Japanese fishing region lands $1.4mn QFF grant

Money follows previous $1.2mn funding to rebuild earthquake-hit area

NEWS, Business, Earthquake, Fishing, Qatar Friendship Fund

A $1.2mn construction project funded by the Qatar Friendship Fund to help rebuild a Japanese fishing region devastated by an earthquake has been hailed a huge success.

Following widespread devastation caused to the industry by the 2011 Great East Japan Earthquake, QFF responded by granting the funds for the construction of a new facility in Kamaishi City, allowing fishermen to use advanced freezing technologies in storing and transporting their valuable seafood products.

And the facility has since recorded sales of over $1.8mn.

Together with the Kamaishi Hikari Foods Company, the project had originally been intended to reach around 2,500 people, but having exceeded targets by almost 400%, H.E. Yousef Bilal, Qatar’s Ambassador to Japan, said he expects the success of the Kamaishi fishermen to spread throughout the region and inspire others to follow their remarkable example.

"The people of the Tohoku region can be proud of their fisherman. Their dedication to putting food on the tables of millions of homes and the dignity with which they have picked themselves up after such tragedy is both touching and inspiring," he said.

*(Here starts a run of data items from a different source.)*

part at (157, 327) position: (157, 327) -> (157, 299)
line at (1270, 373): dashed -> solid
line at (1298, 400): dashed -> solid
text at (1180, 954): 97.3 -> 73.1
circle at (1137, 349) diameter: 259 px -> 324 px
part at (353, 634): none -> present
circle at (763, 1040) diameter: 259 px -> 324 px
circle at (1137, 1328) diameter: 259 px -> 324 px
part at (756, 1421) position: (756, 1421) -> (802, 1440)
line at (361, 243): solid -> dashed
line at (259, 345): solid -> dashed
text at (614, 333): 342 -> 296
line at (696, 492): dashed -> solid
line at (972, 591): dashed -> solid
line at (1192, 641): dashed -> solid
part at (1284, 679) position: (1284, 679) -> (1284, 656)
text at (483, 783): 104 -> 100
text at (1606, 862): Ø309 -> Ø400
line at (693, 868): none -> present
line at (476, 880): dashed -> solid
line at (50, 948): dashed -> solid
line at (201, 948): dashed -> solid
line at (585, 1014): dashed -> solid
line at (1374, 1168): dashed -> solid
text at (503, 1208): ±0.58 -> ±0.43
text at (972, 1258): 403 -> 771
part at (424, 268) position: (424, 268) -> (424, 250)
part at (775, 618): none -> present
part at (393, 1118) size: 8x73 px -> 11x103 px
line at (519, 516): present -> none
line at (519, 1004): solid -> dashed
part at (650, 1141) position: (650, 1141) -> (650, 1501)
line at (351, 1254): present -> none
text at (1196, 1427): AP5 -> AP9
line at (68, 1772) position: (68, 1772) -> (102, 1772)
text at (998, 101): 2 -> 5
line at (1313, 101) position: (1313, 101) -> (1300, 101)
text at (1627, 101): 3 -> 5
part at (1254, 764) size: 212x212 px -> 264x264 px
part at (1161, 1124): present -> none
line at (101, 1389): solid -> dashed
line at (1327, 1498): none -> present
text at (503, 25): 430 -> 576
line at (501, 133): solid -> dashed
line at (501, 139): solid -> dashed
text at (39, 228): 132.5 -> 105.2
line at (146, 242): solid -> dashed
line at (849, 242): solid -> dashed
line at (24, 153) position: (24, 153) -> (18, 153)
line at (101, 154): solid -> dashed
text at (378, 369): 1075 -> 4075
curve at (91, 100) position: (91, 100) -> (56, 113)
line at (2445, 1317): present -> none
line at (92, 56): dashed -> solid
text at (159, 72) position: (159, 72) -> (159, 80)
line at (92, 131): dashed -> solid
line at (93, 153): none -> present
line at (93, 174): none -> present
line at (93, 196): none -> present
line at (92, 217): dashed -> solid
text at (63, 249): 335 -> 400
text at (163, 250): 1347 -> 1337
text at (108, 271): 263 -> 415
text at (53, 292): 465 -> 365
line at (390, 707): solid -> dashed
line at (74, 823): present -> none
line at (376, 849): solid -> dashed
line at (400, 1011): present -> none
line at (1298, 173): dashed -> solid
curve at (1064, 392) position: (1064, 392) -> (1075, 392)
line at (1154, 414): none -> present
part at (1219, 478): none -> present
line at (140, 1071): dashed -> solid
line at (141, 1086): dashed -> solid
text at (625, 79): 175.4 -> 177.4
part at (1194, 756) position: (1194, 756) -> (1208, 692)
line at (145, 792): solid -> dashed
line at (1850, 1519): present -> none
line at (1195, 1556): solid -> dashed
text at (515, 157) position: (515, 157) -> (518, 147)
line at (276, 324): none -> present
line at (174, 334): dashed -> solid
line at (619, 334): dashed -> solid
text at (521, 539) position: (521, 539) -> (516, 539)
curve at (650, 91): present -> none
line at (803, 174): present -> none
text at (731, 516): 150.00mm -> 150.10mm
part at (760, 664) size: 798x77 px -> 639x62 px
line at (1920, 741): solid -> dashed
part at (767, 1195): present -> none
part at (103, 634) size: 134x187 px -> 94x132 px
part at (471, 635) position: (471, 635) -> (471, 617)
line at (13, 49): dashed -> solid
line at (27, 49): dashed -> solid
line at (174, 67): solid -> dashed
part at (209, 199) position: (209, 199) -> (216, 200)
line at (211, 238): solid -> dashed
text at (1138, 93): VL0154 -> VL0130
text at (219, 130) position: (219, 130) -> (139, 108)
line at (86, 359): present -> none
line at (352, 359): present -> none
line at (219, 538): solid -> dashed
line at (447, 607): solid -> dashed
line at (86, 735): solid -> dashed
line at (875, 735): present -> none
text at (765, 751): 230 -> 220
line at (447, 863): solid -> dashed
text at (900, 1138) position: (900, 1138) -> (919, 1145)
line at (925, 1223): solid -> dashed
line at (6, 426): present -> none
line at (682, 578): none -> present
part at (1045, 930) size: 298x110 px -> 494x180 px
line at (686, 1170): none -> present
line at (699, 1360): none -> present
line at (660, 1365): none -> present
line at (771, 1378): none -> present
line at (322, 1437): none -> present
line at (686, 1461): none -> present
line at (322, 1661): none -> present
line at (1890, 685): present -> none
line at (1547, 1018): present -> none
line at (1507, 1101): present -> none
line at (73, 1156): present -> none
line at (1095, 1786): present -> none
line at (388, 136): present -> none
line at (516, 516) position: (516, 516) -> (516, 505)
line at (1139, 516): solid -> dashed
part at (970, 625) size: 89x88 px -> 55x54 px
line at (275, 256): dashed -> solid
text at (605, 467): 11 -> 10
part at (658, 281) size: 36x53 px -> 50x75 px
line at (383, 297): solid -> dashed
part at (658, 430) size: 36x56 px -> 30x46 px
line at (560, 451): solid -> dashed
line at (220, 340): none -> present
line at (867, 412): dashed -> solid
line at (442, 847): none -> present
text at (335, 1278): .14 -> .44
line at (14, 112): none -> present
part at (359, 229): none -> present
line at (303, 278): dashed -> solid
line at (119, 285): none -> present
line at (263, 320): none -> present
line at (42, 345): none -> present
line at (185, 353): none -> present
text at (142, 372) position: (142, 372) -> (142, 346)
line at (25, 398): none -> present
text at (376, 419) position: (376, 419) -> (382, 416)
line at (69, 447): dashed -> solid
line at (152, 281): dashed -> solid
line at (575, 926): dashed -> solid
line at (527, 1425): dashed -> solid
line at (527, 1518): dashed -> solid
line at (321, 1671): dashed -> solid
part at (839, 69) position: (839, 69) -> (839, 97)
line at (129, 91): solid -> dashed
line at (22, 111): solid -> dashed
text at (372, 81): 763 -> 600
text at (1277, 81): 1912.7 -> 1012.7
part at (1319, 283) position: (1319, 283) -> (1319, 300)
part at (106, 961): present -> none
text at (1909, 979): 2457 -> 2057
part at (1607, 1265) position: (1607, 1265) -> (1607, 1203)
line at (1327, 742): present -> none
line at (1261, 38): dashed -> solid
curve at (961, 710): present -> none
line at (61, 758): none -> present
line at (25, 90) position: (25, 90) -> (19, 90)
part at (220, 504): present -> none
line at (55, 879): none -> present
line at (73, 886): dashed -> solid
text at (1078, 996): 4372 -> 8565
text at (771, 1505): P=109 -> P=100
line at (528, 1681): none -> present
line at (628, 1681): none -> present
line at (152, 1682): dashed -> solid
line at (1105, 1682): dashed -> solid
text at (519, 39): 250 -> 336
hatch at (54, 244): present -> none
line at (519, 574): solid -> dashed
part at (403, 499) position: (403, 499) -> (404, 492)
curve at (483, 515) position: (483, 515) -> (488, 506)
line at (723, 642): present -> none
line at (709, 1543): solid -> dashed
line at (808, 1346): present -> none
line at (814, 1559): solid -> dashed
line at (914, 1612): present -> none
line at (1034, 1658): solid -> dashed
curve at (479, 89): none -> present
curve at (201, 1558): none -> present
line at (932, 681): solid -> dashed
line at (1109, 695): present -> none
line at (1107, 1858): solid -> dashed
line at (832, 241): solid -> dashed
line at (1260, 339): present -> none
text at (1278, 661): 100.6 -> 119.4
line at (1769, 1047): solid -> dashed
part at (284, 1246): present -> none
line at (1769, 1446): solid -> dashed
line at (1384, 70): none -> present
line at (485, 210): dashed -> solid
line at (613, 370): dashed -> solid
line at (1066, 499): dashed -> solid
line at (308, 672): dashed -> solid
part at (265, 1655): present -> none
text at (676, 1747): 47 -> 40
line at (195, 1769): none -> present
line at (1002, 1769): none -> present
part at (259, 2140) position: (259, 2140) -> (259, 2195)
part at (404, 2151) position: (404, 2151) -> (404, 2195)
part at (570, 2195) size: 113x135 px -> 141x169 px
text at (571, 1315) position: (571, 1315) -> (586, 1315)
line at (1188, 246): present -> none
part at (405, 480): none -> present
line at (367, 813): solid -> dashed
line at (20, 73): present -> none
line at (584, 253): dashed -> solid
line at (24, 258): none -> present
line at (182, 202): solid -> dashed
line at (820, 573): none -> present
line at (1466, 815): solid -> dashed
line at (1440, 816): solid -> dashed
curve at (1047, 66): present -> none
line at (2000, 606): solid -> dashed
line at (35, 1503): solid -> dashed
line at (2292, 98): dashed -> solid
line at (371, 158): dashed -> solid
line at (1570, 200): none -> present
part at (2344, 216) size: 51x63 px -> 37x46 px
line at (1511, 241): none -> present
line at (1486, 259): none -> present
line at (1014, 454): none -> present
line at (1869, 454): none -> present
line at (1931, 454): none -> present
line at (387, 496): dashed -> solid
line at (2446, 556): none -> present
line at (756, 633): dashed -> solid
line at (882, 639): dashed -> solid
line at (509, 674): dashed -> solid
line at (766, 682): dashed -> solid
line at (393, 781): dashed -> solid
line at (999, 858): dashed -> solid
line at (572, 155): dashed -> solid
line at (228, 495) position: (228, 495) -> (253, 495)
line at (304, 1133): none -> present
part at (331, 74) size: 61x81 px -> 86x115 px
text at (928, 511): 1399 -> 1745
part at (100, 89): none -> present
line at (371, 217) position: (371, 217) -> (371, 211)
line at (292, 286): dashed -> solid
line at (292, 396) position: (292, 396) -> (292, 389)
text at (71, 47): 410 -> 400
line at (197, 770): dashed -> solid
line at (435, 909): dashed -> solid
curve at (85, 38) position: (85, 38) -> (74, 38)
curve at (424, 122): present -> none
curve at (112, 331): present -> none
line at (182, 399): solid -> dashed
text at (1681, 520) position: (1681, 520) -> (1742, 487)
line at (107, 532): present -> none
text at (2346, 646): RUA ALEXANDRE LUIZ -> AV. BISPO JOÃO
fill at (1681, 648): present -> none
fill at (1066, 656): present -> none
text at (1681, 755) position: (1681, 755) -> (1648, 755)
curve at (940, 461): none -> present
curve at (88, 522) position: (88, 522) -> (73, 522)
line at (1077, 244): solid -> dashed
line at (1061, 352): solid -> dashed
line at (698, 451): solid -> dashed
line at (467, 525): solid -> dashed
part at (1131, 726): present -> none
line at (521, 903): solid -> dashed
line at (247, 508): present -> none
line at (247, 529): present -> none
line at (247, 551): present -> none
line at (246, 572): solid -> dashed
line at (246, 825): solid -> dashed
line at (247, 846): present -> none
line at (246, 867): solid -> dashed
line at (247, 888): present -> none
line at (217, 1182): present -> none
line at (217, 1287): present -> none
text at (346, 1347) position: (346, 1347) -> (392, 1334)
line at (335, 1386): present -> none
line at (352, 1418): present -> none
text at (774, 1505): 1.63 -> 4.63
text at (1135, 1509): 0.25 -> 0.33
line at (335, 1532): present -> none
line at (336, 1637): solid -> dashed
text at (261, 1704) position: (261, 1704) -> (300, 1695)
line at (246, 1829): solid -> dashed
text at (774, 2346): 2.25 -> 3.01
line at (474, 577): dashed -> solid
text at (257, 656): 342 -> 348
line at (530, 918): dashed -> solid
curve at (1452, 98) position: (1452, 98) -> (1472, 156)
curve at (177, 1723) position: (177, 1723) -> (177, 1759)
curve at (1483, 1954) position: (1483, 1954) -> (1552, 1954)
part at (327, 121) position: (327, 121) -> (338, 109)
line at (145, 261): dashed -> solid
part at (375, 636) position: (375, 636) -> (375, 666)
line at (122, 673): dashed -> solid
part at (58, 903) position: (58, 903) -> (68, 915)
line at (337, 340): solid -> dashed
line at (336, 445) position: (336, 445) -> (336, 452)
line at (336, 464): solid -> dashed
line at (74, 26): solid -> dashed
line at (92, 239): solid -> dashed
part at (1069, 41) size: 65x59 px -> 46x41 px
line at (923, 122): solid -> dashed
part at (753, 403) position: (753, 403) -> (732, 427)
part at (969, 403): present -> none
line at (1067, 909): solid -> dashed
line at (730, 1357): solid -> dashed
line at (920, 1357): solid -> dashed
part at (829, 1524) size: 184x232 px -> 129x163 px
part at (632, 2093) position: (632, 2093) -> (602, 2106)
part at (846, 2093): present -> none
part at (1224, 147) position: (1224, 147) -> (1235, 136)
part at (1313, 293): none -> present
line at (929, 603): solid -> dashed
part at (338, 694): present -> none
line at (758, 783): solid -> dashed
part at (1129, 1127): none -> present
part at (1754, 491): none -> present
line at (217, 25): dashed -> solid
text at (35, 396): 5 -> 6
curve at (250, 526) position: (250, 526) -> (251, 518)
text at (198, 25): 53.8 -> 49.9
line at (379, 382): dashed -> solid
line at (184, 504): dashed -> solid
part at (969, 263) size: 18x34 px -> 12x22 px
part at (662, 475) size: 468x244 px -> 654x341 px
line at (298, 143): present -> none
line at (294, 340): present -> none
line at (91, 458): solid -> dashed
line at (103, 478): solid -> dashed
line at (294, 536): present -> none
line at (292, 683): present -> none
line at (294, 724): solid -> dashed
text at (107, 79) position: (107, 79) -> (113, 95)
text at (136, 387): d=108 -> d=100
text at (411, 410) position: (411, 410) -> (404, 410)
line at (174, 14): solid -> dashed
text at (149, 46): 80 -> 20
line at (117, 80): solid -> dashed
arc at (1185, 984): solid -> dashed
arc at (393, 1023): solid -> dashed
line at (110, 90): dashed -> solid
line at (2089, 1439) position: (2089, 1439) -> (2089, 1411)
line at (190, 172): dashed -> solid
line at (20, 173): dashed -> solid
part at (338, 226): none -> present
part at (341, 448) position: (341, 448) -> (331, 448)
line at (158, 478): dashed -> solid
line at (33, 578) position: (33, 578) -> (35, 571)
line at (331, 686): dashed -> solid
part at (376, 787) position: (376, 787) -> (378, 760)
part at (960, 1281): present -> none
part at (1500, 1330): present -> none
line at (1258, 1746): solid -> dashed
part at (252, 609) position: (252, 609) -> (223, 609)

"In just a few short years, we have seen countless examples of courage; of people doing not only what is necessary, but going beyond what is expected. These efforts are reflected in the faces of the Kamaishi fishermen and the many others whose remarkable stories will no doubt restore hope and inspire generations to come."

The announcement was made ahead of the launch of the Qatar Friendship Fund's latest project - a brand new education centre that will teach financial literacy, career planning, and citizenship to the next generation of Japanese youth in Sendai City.

As the second centre build under the 'Elem' initiative, the Elem Sendai centre will be unveiled later this week, and follows the launch of Elem Iwaki earlier in the year.

Together with Elem Iwaki, Elem Sendai's state-of-the-art simulators will allow up to 25,000 visiting school students from the Tohoku region to spend a day making important life choices as adult citizens.

With Japan suffering $309bn in damage to its economy and infrastructure, the centre is also intended to restore hope to a region that lost 15,884 lives following the devastating 9.0 magnitude earthquake and tsunami that struck the east coast of Japan back in March 2011.

The facility was funded by a $1.4mn grant from QFF and was built in partnership with Junior Achievement - a non-profit organisation teaching youth about the value of enterprise through educational programmes.

As Japan's eleventh largest city, with an average age of 38 in a country where 40% of the population will be over 65 by 2020, H.E. Yousef Bilal said Sendai was an obvious choice to house the pioneering education programme, which will be officially launched on Tuesday.